We have more to thank NASA for than space exploration – they have been responsible for bringing more than 2,000 products to homes and manufacturers in the 60-odd years they’ve been operating.

One of the most well-known products to have come from NASA is memory foam. Made from polyurethane and some other chemicals designed to increase density and viscosity, memory foam has become a staple in a variety of everyday items, including mattresses.

Curious about how this clever material came to be? You should be, because it’s a fascinating story.

History & Development of Memory Foam

The official NASA Spinoff article tells a story of an engineer who was contracted by NASA in 1966 to “assist in the improvement of airline seating for crash and vibration protection, and the development of energy-absorbing techniques for increased survivability”.

This engineer, Charles Yost, created a foam with what was described as ‘unusual properties’ – it had both high-energy absorption and was soft.
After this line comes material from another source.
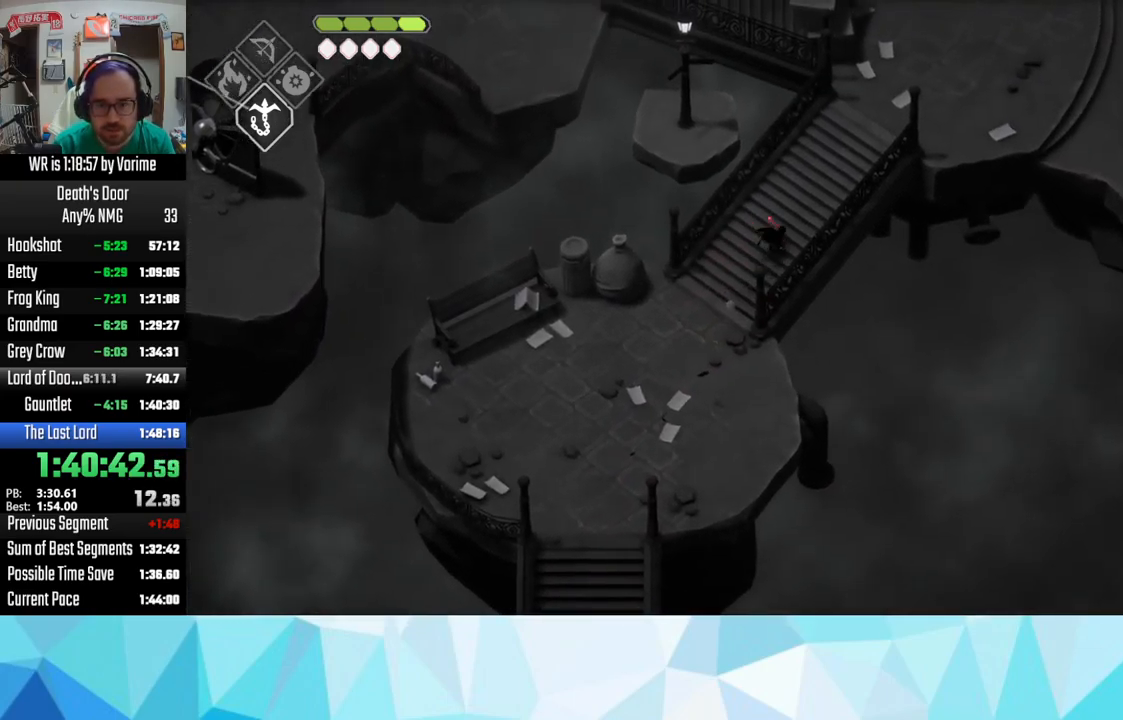
{"buttons": ["CROSS"], "left_stick": "up-right", "right_stick": "center", "events": [[34, "CROSS", "up"], [117, "CROSS", "down"], [184, "CROSS", "up"], [267, "CROSS", "down"], [334, "CROSS", "up"], [467, "CROSS", "down"]]}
After fitting the foam into seats, NASA found that it did indeed offer better impact protection. On top of that, though, it also made sitting for long periods more comfortable. Really comfortable.

At first, it was referred to as ‘slow spring back foam’ (which is indeed an accurate descriptive name!) and was later given the name ‘temper foam’.

In 1969, Yost formed his own company, Dynamic Systems Inc., to sell temper foam. He then sold the rights to the technology in 1974, but went on to later make and sell derivatives that were less sensitive to temperature and more environmentally friendly than the original design.

How Does Memory Foam Work?

Memory foam is known as a viscoelastic material; that is, it combines thick and treacly (viscous) properties with elastic properties – it can deform and return to its original shape without damage.

In a nutshell, the way it works is by reacting to the pressure applied to it. If you apply sharp or fast force, it responds stiffly. If you lay gently on it, it slowly moulds to your body shape. It also reacts to temperature changes, becoming softer and more flexible when warmed and becoming more resistant when cooled.

This is how memory foam mattresses hug to your body when you lie on them – they respond to the pressure gradients and heat from your body. Then when you wake up and get out of bed, the elasticity is responsible for them returning to their original shape.

Uses for Memory Foam

Memory foam was nothing short of revolutionary for the medical industry, creating soft mattresses and seats for bed- or chair-bound patients. It dramatically reduced problems like bed sores, easing people’s discomfort and removing painful pressure points. Memory foam is also used in prosthetics, making artificial limbs more comfortable for their users.

Medical uses aside, it’s also been used for padding in helmets, for seating in Formula 1 cars, for motorcycle seats and, of course, for pillows and mattresses!

With such a strong reputation for comfort and performance, it’s no surprise memory foam mattresses are such a popular choice in Australian homes.